As the Bush administration sinks deeper into its multiple quagmires, the personality cult the G.O.P. once built around President Bush has given way to nostalgia for the good old days. The current cover of Time magazine shows a weeping Ronald Reagan, and declares that Republicans “need to reclaim the Reagan legacy.”
But Republicans shouldn’t cry for Ronald Reagan; the truth is, he never left them. There’s no need to reclaim the Reagan legacy: Mr. Bush is what Mr. Reagan would have been given the opportunity.
In 1993 Jonathan Cohn ... published an article in The American Prospect describing the dire state of the federal government. Changing just a few words ... makes it read as if it were written in 2007.
Thus, Mr. Cohn described how the Interior Department had been packed with opponents of environmental protection, who “presided over a massive sell-off of federal lands...” that “deprived the department of several billion dollars in annual revenue.” Oil leases, anyone?
Meanwhile, privatization had run amok, because “the ranks of public officials necessary to supervise contractors have been so thinned... Agencies have been left with the worst of both worlds — demoralized and disorganized public officials and unaccountable private contractors.” Holy Halliburton!
Not mentioned..., but equally reminiscent of current events, was the state of the Justice Department under Ed Meese, a man who gives Alberto Gonzales and John Mitchell serious competition for the title of worst attorney general ever. The politicization of Justice got so bad that in 1988 six senior officials, all Republicans, ... resigned in protest.
Why is there such a strong family resemblance...? Mr. Reagan’s administration, like Mr. Bush’s, was run by movement conservatives... And both cronyism and abuse of power are part of the movement conservative package.
In part this is because people whose ideology says that government is always the problem, never the solution, see no point in governing well. So they use political power to reward their friends, rather than find people who will actually do their jobs.
If expertise is irrelevant, who gets the jobs? No problem: the interlocking, lavishly financed institutions of movement conservatism, which range from K Street to Fox News, create a vast class of apparatchiks who can be counted on to be “loyal Bushies.” ...

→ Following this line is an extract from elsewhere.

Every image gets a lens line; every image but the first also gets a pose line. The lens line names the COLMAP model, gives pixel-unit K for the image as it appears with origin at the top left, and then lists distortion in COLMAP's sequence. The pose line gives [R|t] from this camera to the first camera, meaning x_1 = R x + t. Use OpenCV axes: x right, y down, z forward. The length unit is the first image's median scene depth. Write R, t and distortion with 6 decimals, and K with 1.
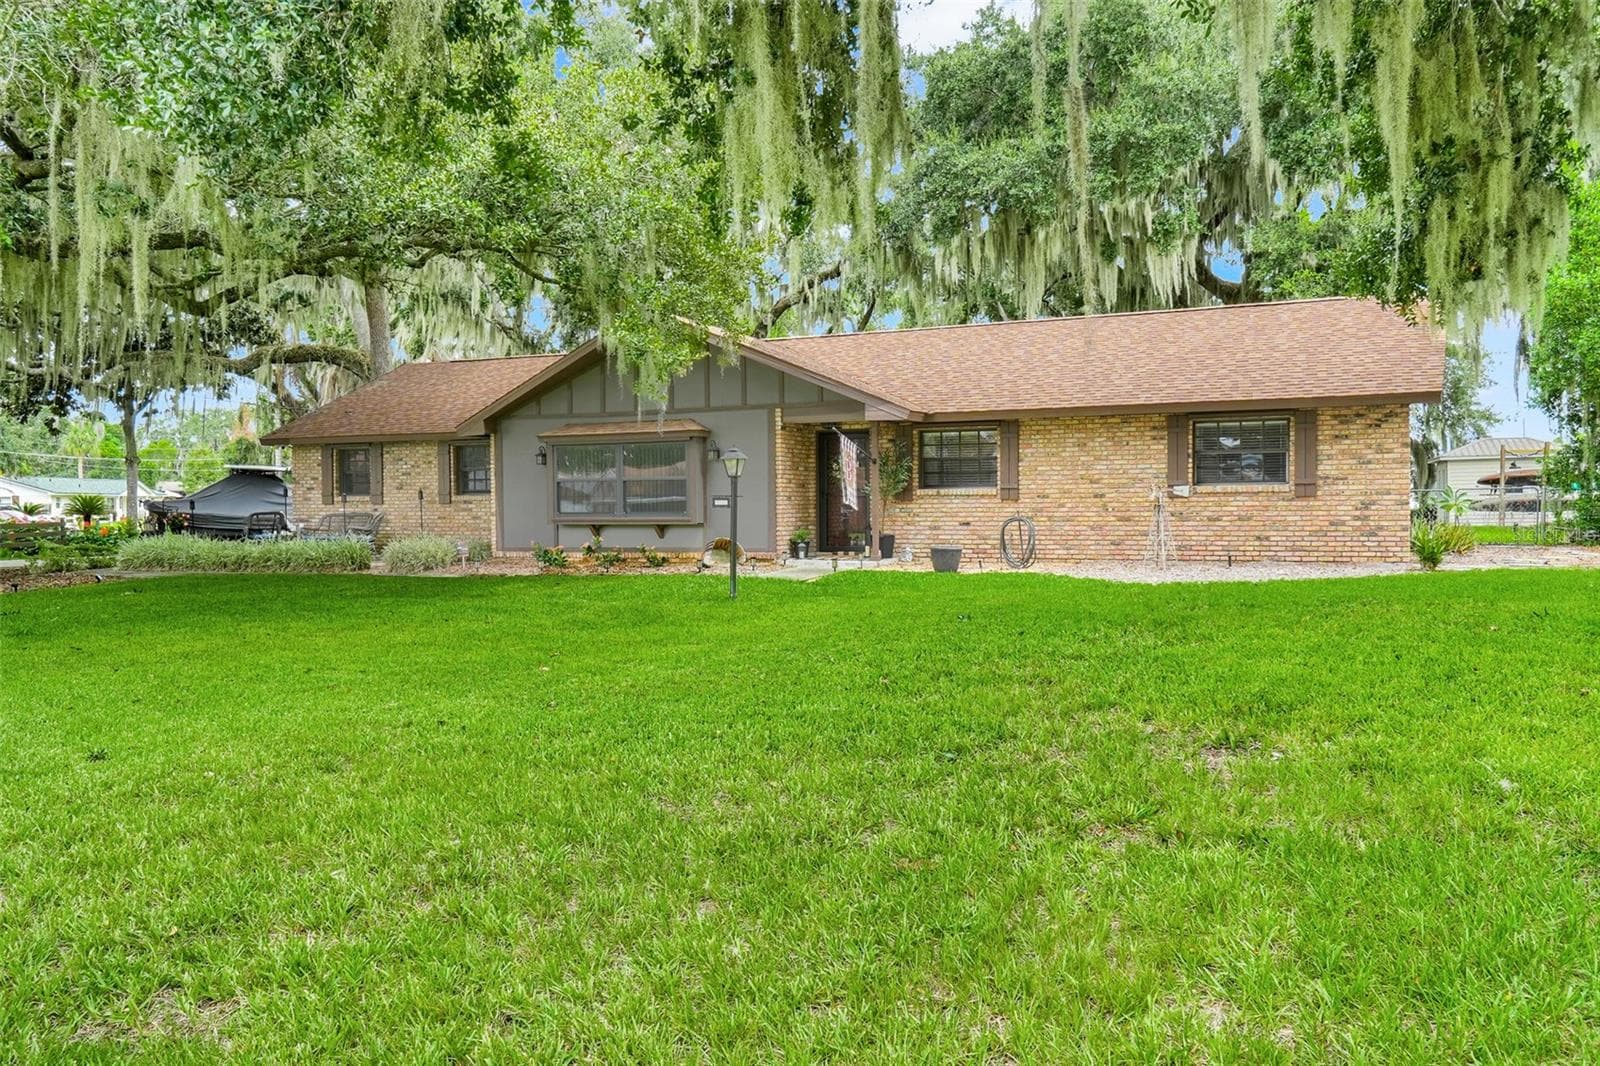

Still, Mr. Reagan’s misgovernment never went as far as Mr. Bush’s. As a result, he managed to leave office with an approval rating about as high as ... Bill Clinton... But the key to Reagan’s relative success, I believe, is that he was lucky in his limitations.
Unlike Mr. Bush, Mr. Reagan never controlled both houses of Congress — and the pre-Gingrich Republican Party still contained moderates who imposed limits on his ability to govern badly. Also, there was no Reagan-era equivalent of the rush, after 9/11, to give the Bush administration whatever it wanted in the name of fighting terrorism.
Mr. Reagan may even have been helped, perversely, by the fact that in the 1980s there were still two superpowers. This helped prevent the hubris, the delusions of grandeur, that led the Bush administration to believe that a splendid little war in Iraq was just the thing to secure its position.
But what this tells us is that Mr. Bush, not Mr. Reagan, is the true representative of what modern conservatism is all about. And it’s the movement, not just one man, that has failed.